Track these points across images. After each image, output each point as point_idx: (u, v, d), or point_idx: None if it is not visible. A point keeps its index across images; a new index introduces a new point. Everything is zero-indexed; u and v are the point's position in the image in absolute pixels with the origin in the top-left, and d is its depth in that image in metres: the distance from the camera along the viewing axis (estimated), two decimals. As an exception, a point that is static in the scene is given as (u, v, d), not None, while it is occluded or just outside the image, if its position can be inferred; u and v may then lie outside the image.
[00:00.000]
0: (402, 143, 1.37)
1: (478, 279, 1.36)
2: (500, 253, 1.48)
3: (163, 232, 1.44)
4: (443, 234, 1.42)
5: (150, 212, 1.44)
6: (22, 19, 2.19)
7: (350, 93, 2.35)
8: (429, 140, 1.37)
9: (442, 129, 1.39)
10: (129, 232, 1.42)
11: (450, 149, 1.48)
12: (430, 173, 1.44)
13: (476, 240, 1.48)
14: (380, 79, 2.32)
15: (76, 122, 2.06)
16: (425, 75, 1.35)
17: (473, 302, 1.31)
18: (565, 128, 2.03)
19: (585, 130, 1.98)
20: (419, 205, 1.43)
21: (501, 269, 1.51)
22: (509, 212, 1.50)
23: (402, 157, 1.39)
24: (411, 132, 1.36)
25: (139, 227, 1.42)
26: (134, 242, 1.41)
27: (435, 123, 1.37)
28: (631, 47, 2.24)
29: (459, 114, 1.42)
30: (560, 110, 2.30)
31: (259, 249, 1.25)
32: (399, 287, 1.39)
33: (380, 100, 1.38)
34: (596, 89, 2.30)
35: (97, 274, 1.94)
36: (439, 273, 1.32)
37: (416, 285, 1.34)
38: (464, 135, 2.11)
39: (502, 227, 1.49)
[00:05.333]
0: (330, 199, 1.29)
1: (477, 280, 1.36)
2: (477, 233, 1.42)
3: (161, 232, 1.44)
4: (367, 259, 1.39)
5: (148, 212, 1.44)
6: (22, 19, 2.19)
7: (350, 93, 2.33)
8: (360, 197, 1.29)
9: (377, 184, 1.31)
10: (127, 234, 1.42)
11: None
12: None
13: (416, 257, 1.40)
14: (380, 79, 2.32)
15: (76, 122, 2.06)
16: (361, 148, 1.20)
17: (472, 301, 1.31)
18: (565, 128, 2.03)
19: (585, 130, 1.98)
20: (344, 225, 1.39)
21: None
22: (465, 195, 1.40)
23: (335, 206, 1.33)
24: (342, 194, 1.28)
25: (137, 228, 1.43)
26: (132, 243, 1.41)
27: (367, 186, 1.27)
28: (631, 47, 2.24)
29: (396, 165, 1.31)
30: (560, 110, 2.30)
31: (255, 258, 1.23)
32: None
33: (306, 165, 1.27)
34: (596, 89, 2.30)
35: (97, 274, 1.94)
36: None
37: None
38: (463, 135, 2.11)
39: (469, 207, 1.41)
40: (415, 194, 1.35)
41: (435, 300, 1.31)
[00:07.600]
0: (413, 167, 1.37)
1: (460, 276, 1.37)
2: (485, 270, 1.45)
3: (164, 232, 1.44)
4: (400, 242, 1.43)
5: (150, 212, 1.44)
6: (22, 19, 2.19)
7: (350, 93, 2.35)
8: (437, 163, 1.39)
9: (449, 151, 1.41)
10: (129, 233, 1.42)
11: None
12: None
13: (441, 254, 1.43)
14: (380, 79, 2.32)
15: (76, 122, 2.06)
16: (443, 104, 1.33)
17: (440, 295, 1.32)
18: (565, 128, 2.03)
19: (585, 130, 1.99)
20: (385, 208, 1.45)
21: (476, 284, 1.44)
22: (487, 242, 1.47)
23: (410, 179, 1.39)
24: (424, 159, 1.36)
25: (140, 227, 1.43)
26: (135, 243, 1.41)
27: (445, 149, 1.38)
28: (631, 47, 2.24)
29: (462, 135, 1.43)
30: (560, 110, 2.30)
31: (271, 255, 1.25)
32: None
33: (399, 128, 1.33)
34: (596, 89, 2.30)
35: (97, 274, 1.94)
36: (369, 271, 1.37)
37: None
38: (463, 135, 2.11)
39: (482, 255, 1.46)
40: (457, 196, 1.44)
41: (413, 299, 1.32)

====================

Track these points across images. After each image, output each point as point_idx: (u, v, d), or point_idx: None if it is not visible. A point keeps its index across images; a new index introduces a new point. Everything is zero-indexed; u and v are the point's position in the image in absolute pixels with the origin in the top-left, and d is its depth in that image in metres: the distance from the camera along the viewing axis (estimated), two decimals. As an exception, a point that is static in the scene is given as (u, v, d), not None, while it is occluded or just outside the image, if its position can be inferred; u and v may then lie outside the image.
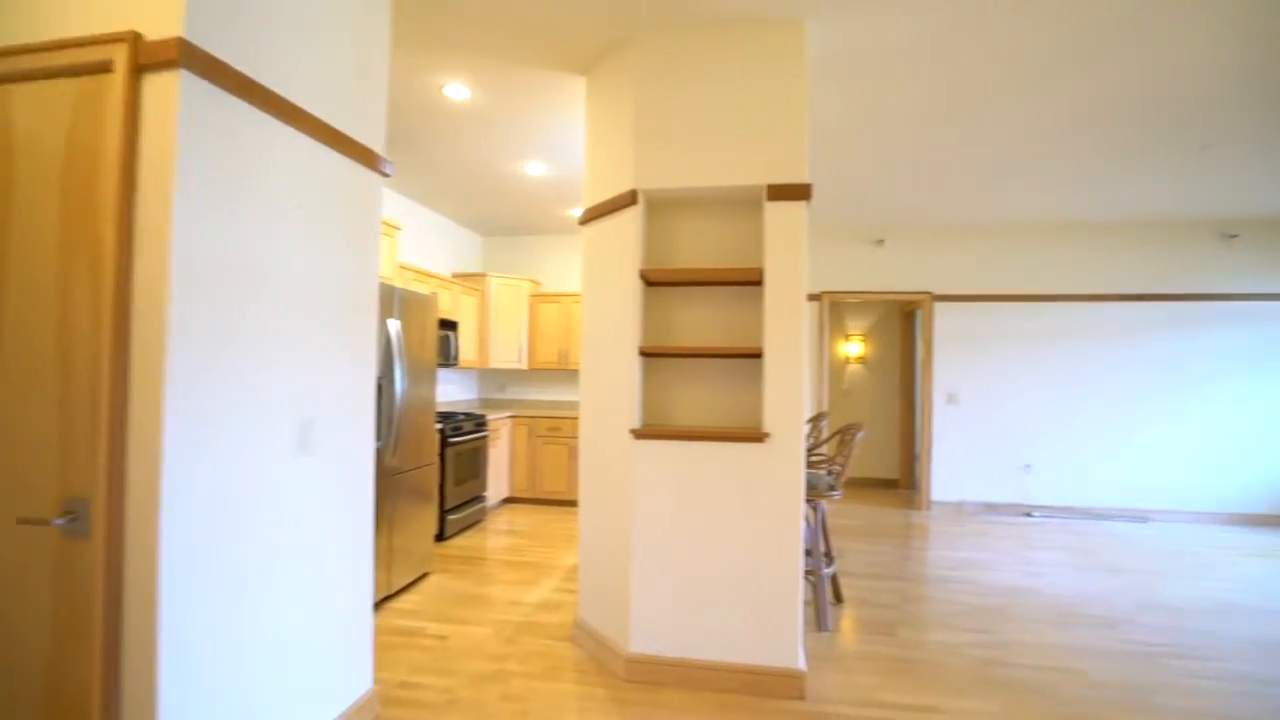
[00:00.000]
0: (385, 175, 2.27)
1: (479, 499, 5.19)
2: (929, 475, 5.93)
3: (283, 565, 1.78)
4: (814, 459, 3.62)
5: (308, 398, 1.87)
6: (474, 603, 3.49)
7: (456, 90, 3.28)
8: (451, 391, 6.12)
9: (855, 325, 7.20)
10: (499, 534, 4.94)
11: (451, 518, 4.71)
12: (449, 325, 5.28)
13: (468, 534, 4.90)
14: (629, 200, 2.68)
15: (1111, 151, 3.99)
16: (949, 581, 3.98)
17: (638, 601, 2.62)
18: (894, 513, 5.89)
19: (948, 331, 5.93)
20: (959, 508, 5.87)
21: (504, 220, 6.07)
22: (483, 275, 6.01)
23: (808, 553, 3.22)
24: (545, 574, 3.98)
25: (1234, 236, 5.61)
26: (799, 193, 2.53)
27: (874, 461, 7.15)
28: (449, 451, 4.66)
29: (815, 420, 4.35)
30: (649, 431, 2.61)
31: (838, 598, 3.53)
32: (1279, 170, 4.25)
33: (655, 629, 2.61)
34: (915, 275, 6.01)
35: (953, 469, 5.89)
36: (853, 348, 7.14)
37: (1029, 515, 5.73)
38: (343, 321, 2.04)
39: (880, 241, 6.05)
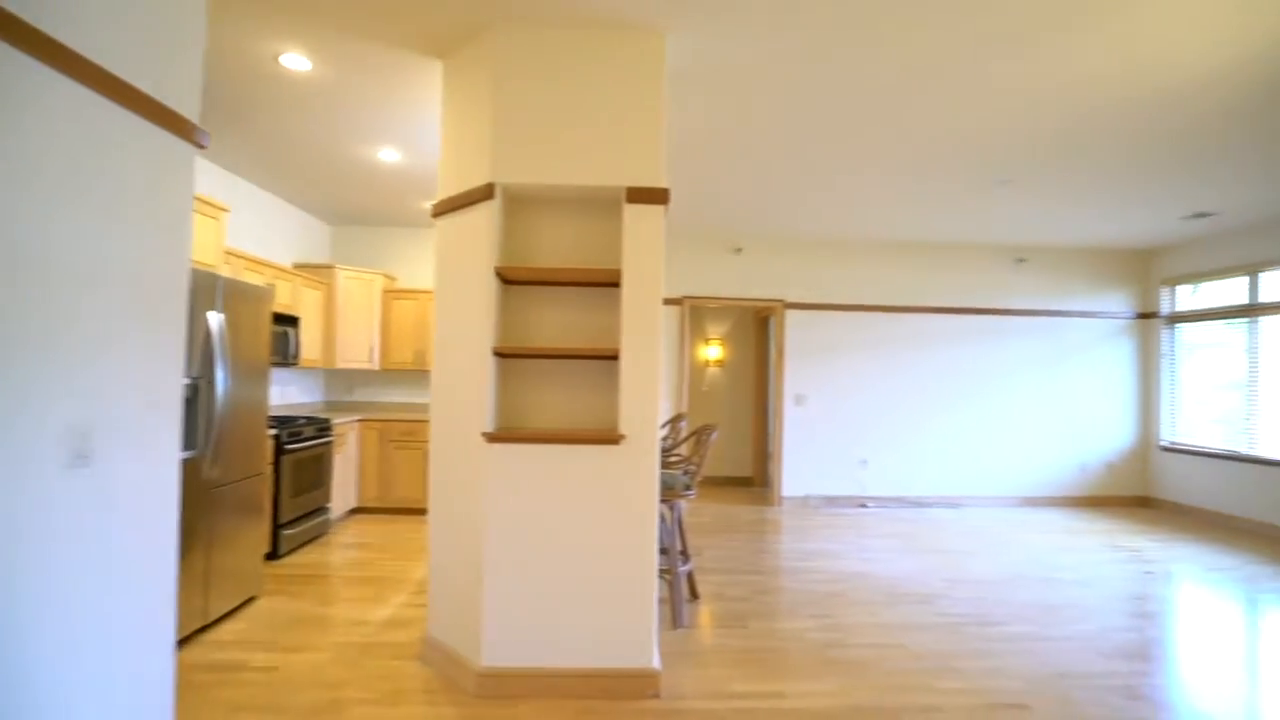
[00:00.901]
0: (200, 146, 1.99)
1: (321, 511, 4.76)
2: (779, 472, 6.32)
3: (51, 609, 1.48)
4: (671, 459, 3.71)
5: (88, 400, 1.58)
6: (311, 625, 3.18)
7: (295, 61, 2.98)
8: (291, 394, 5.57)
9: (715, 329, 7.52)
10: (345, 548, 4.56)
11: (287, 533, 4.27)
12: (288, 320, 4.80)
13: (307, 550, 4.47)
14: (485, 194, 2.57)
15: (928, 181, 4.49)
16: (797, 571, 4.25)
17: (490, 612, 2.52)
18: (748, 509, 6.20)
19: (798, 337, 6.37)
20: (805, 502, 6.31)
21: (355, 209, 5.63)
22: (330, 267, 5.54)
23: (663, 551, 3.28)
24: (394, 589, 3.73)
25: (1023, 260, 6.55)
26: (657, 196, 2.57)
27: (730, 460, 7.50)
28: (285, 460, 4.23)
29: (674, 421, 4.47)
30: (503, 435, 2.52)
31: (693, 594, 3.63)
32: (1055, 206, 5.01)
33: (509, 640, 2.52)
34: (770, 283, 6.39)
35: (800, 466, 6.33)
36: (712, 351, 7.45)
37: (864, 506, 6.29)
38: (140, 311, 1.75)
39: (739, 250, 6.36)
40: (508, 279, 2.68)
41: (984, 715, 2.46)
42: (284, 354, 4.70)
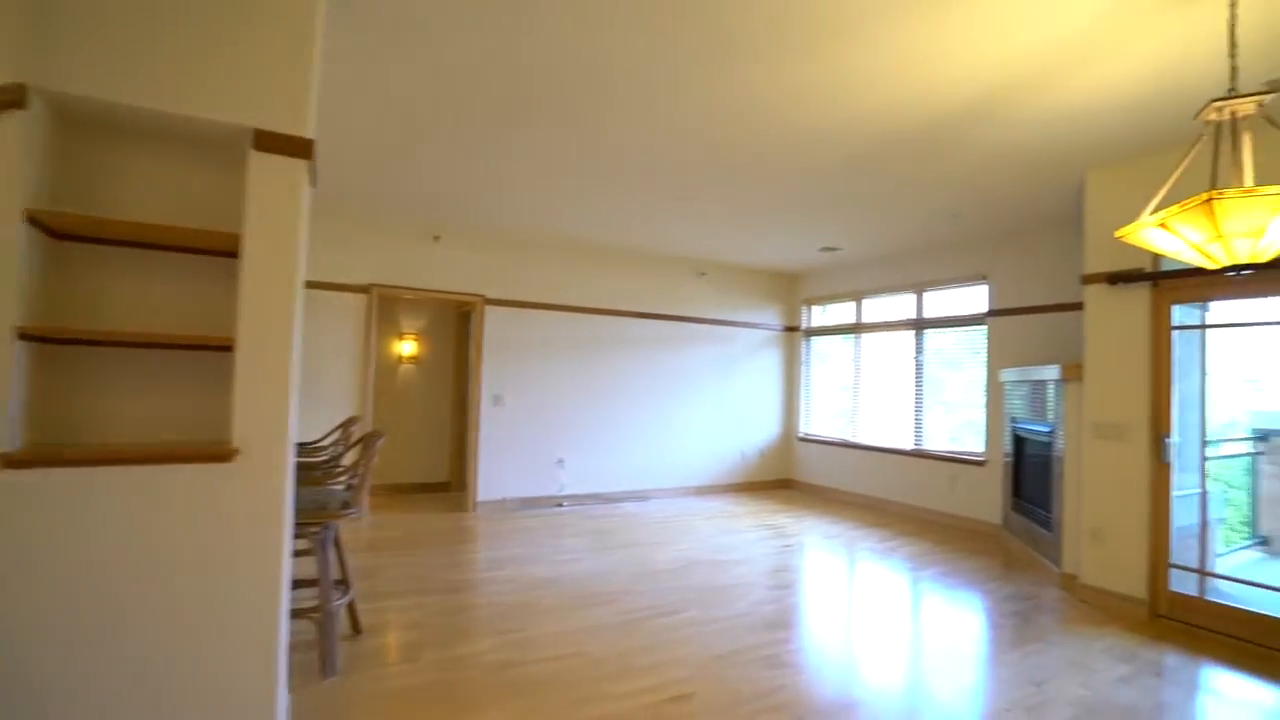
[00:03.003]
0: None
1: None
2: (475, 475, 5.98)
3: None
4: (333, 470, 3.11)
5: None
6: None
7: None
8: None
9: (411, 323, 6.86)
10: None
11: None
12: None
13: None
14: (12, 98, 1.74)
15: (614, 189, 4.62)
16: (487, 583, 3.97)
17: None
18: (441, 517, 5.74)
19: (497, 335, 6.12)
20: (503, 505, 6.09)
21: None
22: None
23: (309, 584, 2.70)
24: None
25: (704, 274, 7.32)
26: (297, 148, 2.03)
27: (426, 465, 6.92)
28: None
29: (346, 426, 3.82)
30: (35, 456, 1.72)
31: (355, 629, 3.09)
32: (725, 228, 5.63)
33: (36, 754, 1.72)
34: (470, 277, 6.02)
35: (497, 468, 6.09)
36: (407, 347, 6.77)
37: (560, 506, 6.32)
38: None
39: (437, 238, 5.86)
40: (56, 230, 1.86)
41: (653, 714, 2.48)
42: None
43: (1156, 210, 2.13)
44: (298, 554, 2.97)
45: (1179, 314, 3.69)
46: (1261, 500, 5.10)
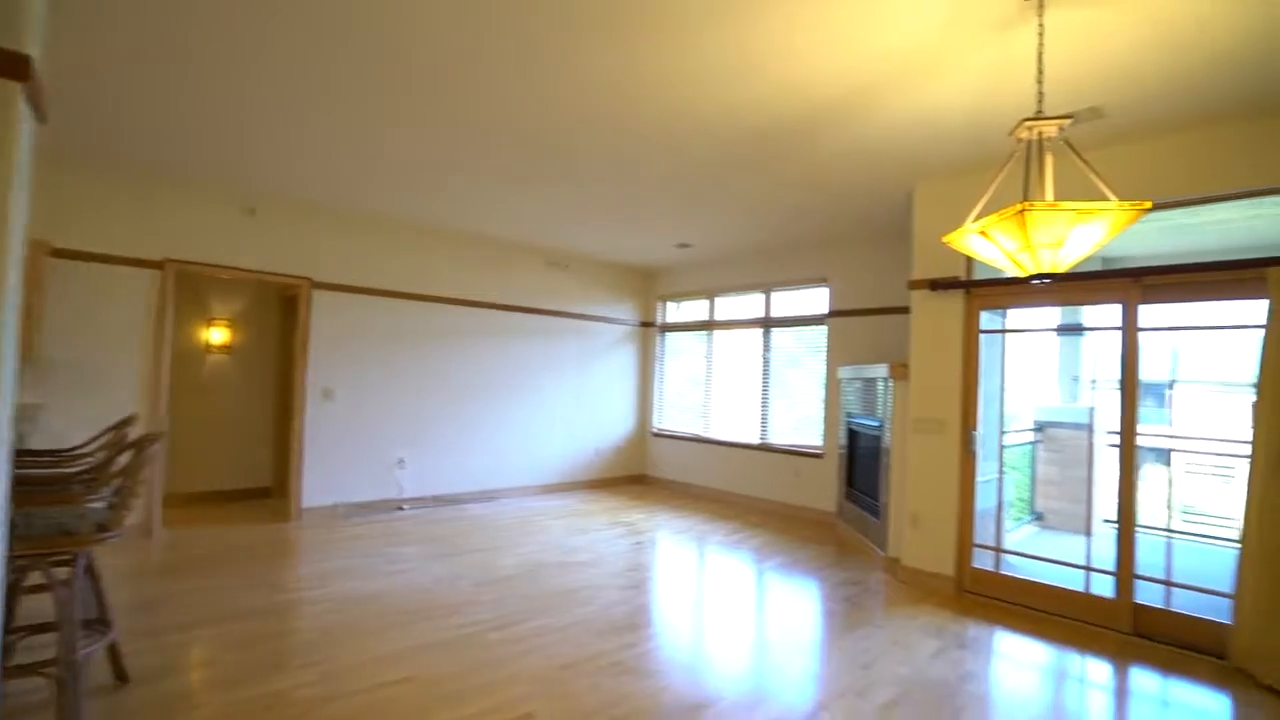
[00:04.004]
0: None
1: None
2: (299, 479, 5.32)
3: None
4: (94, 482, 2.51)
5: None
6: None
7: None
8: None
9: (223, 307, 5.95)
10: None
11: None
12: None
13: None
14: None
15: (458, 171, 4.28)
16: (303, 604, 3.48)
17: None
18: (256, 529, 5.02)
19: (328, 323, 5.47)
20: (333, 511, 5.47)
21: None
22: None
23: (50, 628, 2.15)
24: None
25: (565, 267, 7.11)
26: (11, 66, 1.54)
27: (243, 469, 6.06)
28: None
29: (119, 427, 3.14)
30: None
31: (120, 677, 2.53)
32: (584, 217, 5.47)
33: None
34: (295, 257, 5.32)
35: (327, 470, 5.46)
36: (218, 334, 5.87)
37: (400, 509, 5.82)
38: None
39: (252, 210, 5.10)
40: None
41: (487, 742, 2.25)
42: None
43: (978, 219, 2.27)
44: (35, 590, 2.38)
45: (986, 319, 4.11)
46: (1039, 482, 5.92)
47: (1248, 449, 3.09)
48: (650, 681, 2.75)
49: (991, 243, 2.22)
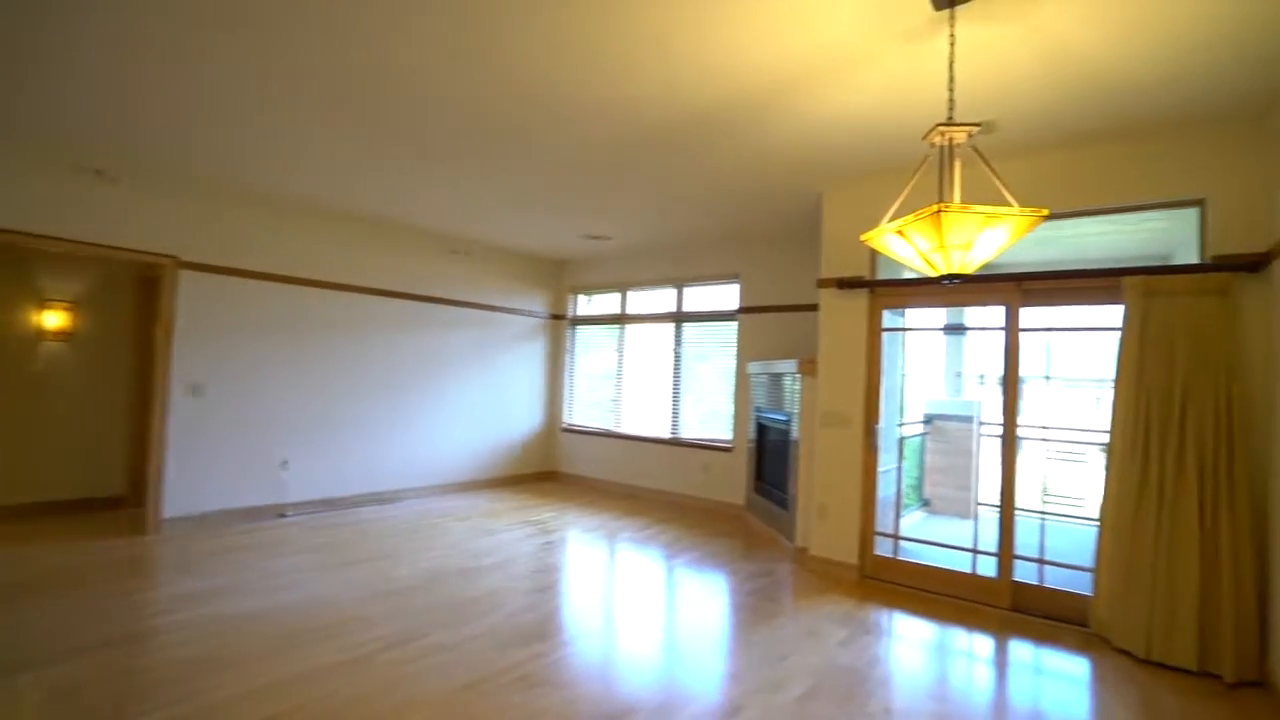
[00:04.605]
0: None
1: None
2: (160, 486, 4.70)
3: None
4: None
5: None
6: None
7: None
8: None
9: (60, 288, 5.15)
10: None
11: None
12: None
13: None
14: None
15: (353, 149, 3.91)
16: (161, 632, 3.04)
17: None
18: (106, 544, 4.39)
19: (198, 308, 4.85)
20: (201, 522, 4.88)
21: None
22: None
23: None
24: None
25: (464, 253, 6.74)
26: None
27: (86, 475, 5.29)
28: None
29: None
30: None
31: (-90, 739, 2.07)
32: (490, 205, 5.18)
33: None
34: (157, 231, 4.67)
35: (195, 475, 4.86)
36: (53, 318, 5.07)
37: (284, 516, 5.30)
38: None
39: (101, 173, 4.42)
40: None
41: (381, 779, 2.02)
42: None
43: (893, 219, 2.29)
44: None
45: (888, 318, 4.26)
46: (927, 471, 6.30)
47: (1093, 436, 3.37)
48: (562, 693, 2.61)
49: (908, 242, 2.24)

====================

### What to work on:
Will you return exactly the lines above from the one with "13: (468, 534, 4.90)" down to the one with "39: (880, 241, 6.05)", counting both as part of the range?

### Task answer:
13: (468, 534, 4.90)
14: (629, 200, 2.68)
15: (1111, 151, 3.99)
16: (949, 581, 3.98)
17: (638, 601, 2.62)
18: (894, 513, 5.89)
19: (948, 331, 5.93)
20: (959, 508, 5.87)
21: (504, 220, 6.07)
22: (483, 275, 6.01)
23: (808, 553, 3.22)
24: (545, 574, 3.98)
25: (1234, 236, 5.61)
26: (799, 193, 2.53)
27: (874, 461, 7.15)
28: (449, 451, 4.66)
29: (815, 420, 4.35)
30: (649, 431, 2.61)
31: (838, 598, 3.53)
32: (1279, 170, 4.25)
33: (655, 629, 2.61)
34: (915, 275, 6.01)
35: (953, 469, 5.89)
36: (853, 348, 7.14)
37: (1029, 515, 5.73)
38: (343, 321, 2.04)
39: (880, 241, 6.05)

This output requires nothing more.